Securing Your Router
IP whitelist
The whitelist is an allow-list. An empty list means no enforcement: every
request from any IP that can reach the TCP port is accepted. Adding a single IP
switches the router into enforcement mode — only the listed IPs can reach
ui.sock-served routes through TCP.
Requests arriving on the Unix socket itself are always accepted, because a caller that can write to the socket is already inside the trust boundary.
The list is stored as a comma-separated string in the hero_proc secret
ADMIN_SECRETS. Manage it from the Admin tab or directly with the CLI:
hero_router access list # show current whitelist
hero_router access add 10.0.0.5 # add an IP (switches enforcement on)
hero_router access remove 10.0.0.5 # remove a single IP
hero_router access clear # delete the secret (reverts to open access)
Pass --context <N> to any subcommand when operating a non-default context.
SSH authorized_keys
The SSH key card is a CRUD surface on top of ~/.ssh/authorized_keys.

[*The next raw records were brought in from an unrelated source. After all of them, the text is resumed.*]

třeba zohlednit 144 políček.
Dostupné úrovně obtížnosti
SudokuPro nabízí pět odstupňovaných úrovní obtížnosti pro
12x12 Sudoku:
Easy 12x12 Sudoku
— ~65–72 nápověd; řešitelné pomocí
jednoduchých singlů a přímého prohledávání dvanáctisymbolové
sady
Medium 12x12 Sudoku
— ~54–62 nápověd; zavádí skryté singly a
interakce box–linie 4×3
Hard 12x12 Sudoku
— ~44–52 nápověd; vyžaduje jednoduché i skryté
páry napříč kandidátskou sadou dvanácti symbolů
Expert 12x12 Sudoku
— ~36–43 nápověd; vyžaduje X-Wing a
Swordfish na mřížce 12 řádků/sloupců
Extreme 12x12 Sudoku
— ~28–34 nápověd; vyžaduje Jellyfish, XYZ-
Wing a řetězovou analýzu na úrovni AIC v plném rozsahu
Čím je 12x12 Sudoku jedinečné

The
router does not run sshd itself — it just manages the key file for whatever
SSH daemon is listening on the same host. Keys are parsed and validated against
known algorithms (ed25519, RSA, ECDSA and their certified variants) before
being written atomically via rename(2).
Terminal access
Terminal sessions inherit the identity of the hero_proc process. Anyone who
can open the Terminal tab can run any command that user can run. The minimum
production defence is the IP whitelist plus a non-root hero_proc user.